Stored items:

━━━━━━━━━━━━━━━━━━━━

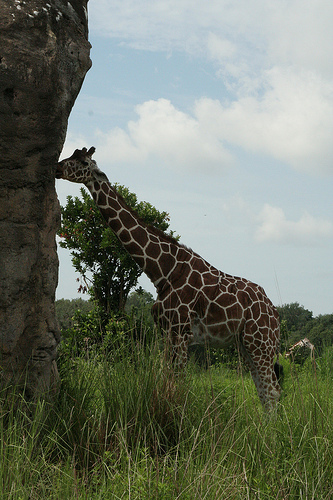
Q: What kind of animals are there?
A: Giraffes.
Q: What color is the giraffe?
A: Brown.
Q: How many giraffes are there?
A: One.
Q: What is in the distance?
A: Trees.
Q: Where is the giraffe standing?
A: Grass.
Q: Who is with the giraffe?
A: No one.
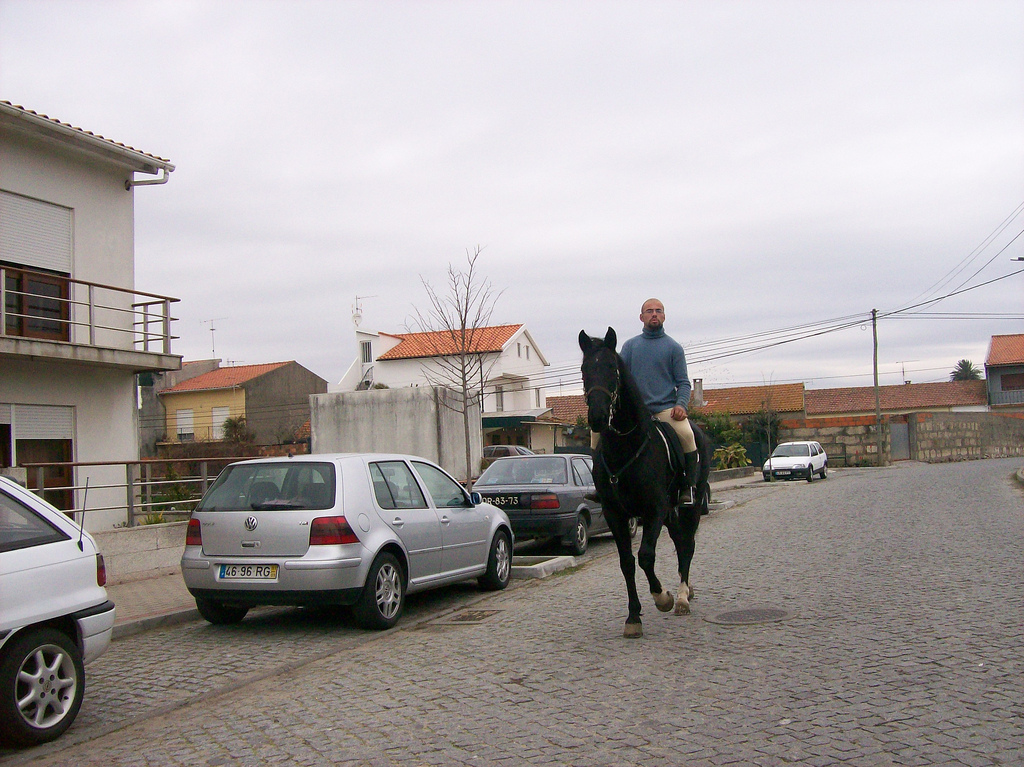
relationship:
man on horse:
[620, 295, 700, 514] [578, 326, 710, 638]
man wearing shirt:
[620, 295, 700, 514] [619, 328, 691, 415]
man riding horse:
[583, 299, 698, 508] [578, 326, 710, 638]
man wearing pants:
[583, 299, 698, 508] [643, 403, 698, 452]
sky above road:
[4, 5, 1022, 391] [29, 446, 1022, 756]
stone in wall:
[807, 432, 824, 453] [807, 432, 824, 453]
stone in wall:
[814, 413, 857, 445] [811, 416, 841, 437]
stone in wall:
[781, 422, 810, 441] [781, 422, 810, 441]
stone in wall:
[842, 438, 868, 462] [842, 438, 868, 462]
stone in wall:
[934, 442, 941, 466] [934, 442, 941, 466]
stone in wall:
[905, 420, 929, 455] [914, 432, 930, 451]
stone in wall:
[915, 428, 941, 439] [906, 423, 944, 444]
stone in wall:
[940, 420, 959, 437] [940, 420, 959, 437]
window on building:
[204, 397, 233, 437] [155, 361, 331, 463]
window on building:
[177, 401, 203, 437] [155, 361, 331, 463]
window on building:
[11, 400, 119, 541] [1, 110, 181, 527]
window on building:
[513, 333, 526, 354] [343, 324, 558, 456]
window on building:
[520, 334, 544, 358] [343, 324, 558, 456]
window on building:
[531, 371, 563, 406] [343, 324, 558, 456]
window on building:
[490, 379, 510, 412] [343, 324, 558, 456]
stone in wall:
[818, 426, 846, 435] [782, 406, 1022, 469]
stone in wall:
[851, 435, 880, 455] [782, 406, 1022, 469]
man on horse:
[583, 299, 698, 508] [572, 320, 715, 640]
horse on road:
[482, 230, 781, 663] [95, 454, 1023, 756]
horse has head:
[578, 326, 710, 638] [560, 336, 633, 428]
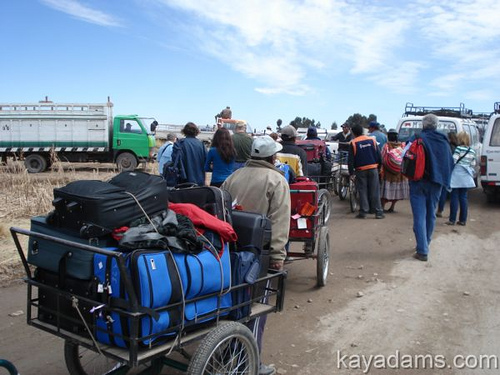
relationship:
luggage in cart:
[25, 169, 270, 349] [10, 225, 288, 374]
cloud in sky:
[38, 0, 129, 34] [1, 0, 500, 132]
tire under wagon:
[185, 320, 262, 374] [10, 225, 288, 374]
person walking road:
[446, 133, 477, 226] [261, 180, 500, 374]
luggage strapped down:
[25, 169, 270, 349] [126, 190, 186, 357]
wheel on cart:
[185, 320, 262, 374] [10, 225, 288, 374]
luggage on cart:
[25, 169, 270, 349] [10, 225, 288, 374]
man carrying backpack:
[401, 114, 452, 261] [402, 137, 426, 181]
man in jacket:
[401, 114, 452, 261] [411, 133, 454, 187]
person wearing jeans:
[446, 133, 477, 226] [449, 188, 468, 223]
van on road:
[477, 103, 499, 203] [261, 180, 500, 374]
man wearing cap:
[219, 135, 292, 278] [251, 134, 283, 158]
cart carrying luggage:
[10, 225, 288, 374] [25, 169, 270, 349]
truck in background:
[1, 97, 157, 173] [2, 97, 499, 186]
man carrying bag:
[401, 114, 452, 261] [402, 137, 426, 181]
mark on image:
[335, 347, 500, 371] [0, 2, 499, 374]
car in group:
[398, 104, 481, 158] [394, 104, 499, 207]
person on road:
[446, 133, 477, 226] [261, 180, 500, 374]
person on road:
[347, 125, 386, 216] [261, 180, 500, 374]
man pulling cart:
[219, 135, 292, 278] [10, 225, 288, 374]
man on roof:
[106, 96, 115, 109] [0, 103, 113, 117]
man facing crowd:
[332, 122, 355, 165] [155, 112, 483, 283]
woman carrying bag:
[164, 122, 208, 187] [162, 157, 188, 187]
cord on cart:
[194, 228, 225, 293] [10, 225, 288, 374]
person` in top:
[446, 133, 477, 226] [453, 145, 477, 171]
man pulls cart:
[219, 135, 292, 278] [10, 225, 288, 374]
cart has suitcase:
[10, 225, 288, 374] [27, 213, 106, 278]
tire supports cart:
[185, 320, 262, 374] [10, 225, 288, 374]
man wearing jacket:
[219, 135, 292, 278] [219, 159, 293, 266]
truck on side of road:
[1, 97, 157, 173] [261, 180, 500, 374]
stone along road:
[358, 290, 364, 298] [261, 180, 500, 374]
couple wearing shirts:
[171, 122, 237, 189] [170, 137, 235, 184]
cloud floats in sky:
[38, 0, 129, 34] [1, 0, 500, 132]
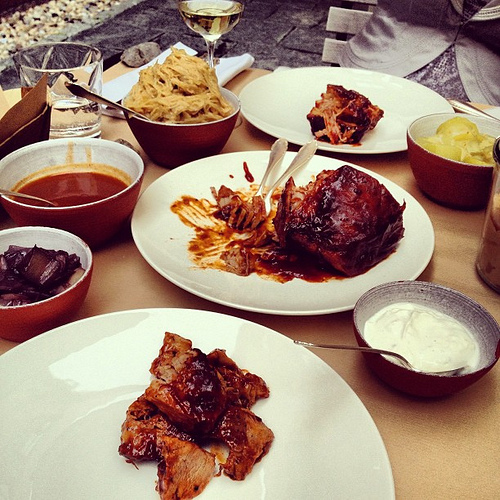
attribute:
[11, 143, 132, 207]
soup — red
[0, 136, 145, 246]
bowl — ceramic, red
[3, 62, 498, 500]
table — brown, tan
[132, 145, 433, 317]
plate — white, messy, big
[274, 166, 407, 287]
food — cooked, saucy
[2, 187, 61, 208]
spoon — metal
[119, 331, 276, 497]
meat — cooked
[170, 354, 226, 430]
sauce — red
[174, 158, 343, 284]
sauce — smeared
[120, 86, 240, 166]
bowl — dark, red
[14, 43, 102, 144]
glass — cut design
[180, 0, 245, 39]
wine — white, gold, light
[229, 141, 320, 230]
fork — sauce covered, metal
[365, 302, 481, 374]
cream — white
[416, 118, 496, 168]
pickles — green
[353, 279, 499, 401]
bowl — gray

━━━━━━━━━━━━━━━━━━━━

- _Work to complete_: Reproduce all of the items above word for word, leaving out the pictures.

- _Written answer_:
Q: What kind of animals are there?
A: Giraffes.
Q: What color is the giraffe?
A: Brown.
Q: How many giraffes are there?
A: One.
Q: What is in the distance?
A: Trees.
Q: Where is the giraffe standing?
A: Grass.
Q: Who is with the giraffe?
A: No one.
relationship:
man on horse:
[620, 295, 700, 514] [578, 326, 710, 638]
man wearing shirt:
[620, 295, 700, 514] [619, 328, 691, 415]
man riding horse:
[583, 299, 698, 508] [578, 326, 710, 638]
man wearing pants:
[583, 299, 698, 508] [643, 403, 698, 452]
sky above road:
[4, 5, 1022, 391] [29, 446, 1022, 756]
stone in wall:
[807, 432, 824, 453] [807, 432, 824, 453]
stone in wall:
[814, 413, 857, 445] [811, 416, 841, 437]
stone in wall:
[781, 422, 810, 441] [781, 422, 810, 441]
stone in wall:
[842, 438, 868, 462] [842, 438, 868, 462]
stone in wall:
[934, 442, 941, 466] [934, 442, 941, 466]
stone in wall:
[905, 420, 929, 455] [914, 432, 930, 451]
stone in wall:
[915, 428, 941, 439] [906, 423, 944, 444]
stone in wall:
[940, 420, 959, 437] [940, 420, 959, 437]
window on building:
[204, 397, 233, 437] [155, 361, 331, 463]
window on building:
[177, 401, 203, 437] [155, 361, 331, 463]
window on building:
[11, 400, 119, 541] [1, 110, 181, 527]
window on building:
[513, 333, 526, 354] [343, 324, 558, 456]
window on building:
[520, 334, 544, 358] [343, 324, 558, 456]
window on building:
[531, 371, 563, 406] [343, 324, 558, 456]
window on building:
[490, 379, 510, 412] [343, 324, 558, 456]
stone in wall:
[818, 426, 846, 435] [782, 406, 1022, 469]
stone in wall:
[851, 435, 880, 455] [782, 406, 1022, 469]
man on horse:
[583, 299, 698, 508] [572, 320, 715, 640]
horse on road:
[482, 230, 781, 663] [95, 454, 1023, 756]
horse has head:
[578, 326, 710, 638] [560, 336, 633, 428]
relationship:
luggage in cart:
[25, 169, 270, 349] [10, 225, 288, 374]
cloud in sky:
[38, 0, 129, 34] [1, 0, 500, 132]
tire under wagon:
[185, 320, 262, 374] [10, 225, 288, 374]
person walking road:
[446, 133, 477, 226] [261, 180, 500, 374]
luggage strapped down:
[25, 169, 270, 349] [126, 190, 186, 357]
wheel on cart:
[185, 320, 262, 374] [10, 225, 288, 374]
luggage on cart:
[25, 169, 270, 349] [10, 225, 288, 374]
man carrying backpack:
[401, 114, 452, 261] [402, 137, 426, 181]
man in jacket:
[401, 114, 452, 261] [411, 133, 454, 187]
person wearing jeans:
[446, 133, 477, 226] [449, 188, 468, 223]
van on road:
[477, 103, 499, 203] [261, 180, 500, 374]
man wearing cap:
[219, 135, 292, 278] [251, 134, 283, 158]
cart carrying luggage:
[10, 225, 288, 374] [25, 169, 270, 349]
truck in background:
[1, 97, 157, 173] [2, 97, 499, 186]
man carrying bag:
[401, 114, 452, 261] [402, 137, 426, 181]
mark on image:
[335, 347, 500, 371] [0, 2, 499, 374]
car in group:
[398, 104, 481, 158] [394, 104, 499, 207]
person on road:
[446, 133, 477, 226] [261, 180, 500, 374]
person on road:
[347, 125, 386, 216] [261, 180, 500, 374]
man pulling cart:
[219, 135, 292, 278] [10, 225, 288, 374]
man on roof:
[106, 96, 115, 109] [0, 103, 113, 117]
man facing crowd:
[332, 122, 355, 165] [155, 112, 483, 283]
woman carrying bag:
[164, 122, 208, 187] [162, 157, 188, 187]
cord on cart:
[194, 228, 225, 293] [10, 225, 288, 374]
person` in top:
[446, 133, 477, 226] [453, 145, 477, 171]
man pulls cart:
[219, 135, 292, 278] [10, 225, 288, 374]
cart has suitcase:
[10, 225, 288, 374] [27, 213, 106, 278]
tire supports cart:
[185, 320, 262, 374] [10, 225, 288, 374]
man wearing jacket:
[219, 135, 292, 278] [219, 159, 293, 266]
truck on side of road:
[1, 97, 157, 173] [261, 180, 500, 374]
stone along road:
[358, 290, 364, 298] [261, 180, 500, 374]
couple wearing shirts:
[171, 122, 237, 189] [170, 137, 235, 184]
cloud floats in sky:
[38, 0, 129, 34] [1, 0, 500, 132]
attribute:
[11, 143, 132, 207]
soup — red
[0, 136, 145, 246]
bowl — ceramic, red
[3, 62, 498, 500]
table — brown, tan
[132, 145, 433, 317]
plate — white, messy, big
[274, 166, 407, 287]
food — cooked, saucy
[2, 187, 61, 208]
spoon — metal
[119, 331, 276, 497]
meat — cooked
[170, 354, 226, 430]
sauce — red
[174, 158, 343, 284]
sauce — smeared
[120, 86, 240, 166]
bowl — dark, red
[14, 43, 102, 144]
glass — cut design
[180, 0, 245, 39]
wine — white, gold, light
[229, 141, 320, 230]
fork — sauce covered, metal
[365, 302, 481, 374]
cream — white
[416, 118, 496, 168]
pickles — green
[353, 279, 499, 401]
bowl — gray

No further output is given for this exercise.